The report recommends council place restrictions on what kinds of capital projects and when debt such as debentures can be used. Henry says there are some projects where debt financing might make sense. It’s kind of like the City borrowed $20 million against the new library when it already had cash in reserve to pay the cost because interest rates were at or near zero. As it stands the loan will be paid off in the next two years.

In essence, Henry is suggesting some projects, like where development charges and fees are known to be forthcoming but infrastructure work to facilitate those projects is needed now, could be treated in a sense as mortgages. He also recommends policy rules should be adopted so future councils don’t overextend the City.

Doing so would allow the City to stick to its 10 year forecast of capital projects it can fund without borrowing and allow for projects which may appear which advance the community’s interests (i.e. achieves an objective vs. nice to have).

The other report is a proposal to revise policy on reserve fund use.  One change is requiring reserve funds not have negative balances, and if such is approved a plan to refund accompanies authorizations to use funds. This would change past practice which placed some City reserve accounts in negative balance with no firm commitment to replace those funds.

The City has 57 reserve accounts set up for various purposes. Some like the development charge reserve are mandatory and have restrictions imposed by the province on how the money can be spent.

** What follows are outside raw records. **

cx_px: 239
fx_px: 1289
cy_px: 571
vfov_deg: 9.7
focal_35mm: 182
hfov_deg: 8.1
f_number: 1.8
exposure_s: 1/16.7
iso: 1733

Staff recommend realigning reserves accounts which are not mandatory, by closing some, and amalgamating others into new ones bearing names illustrating their purpose. To be closed are the 2 Hunter Valley Reserve which is not needed because the property has been sold and the Art in Public Places reserve. Of the latter this statement, “This intent of the reserve was to provide funding to beautify the City. However, since then this reserve has not received any contributions and has been in a zero balance for many years…” illustrates how council’s have routinely made gestures to arts in the community, but not followed through. Despite the documented significant contribution arts makes to the local economy, many people still see it as a frill.

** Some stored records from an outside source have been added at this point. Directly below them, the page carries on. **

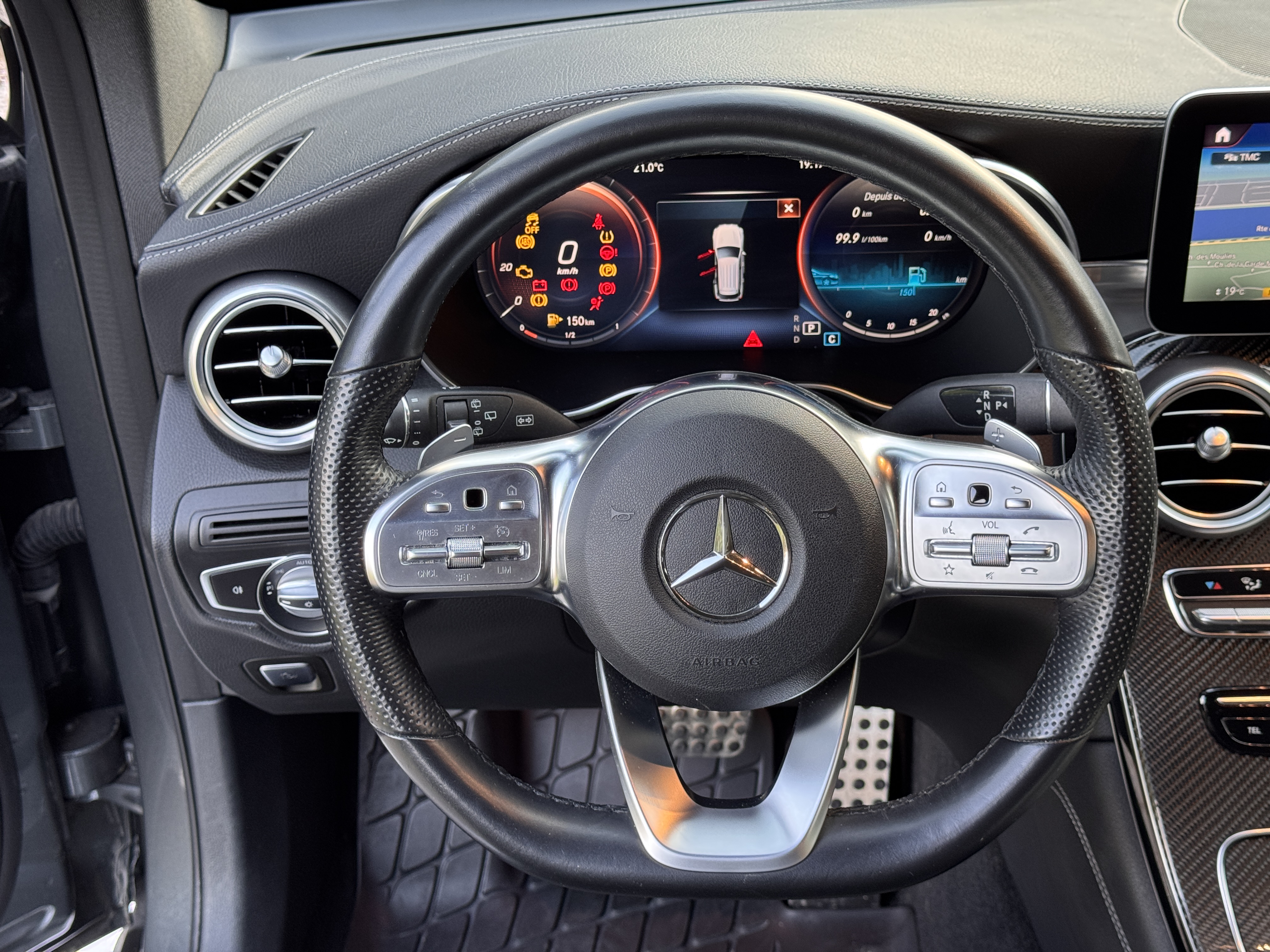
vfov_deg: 30.3
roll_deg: +1.6
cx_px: 635
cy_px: 476
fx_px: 1761
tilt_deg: -30.8
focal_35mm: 48
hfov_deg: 39.7
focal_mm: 6.76
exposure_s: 1/59
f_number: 1.78
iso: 125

On the same note, Arts/culture reserves, staff recommend 10% of any library annual surplus, if any, be directed to the Tax Rate Stabilization reserve, and the balance to the library general reserve. Past practice has been all surpluses be clawed back to the City. Also in the recommendations is the Leacock Home reserve– along with 11 other reserve accounts – be rolled into a new account called the General Asset Management reserve.

Past practice for year end municipal reserves was to allocate the money to the Tax Rate Stabilization reserve. Staff recommend a change to direct 90% of any surplus to the Asset management reserve and 10% to tax rate stabilization. This reflects staff’s position infrastructure needs are
currently not adequately being met in consideration of council’s long term goals.

This reorganization staff contends will position the City to better afford asset replacement (most capital projects) as council has adopted in a ten year plan, of which funding for some projects is not accounted for. It will also eliminate many budget committee discussions on what and how to direct money the City receives other than from the tax levy by setting routines (and also the frequent question, “Why do we have this reserve?”).


Councillor Jay Fallis has the only enquiry motion. He’d like a report of what additional studies will be needed to increase the density of employment lands as they relate to ongoing boundary expansion plans

Council meetings are done by video conference and the chamber is closed to the public. The public can watch it live on Youtube.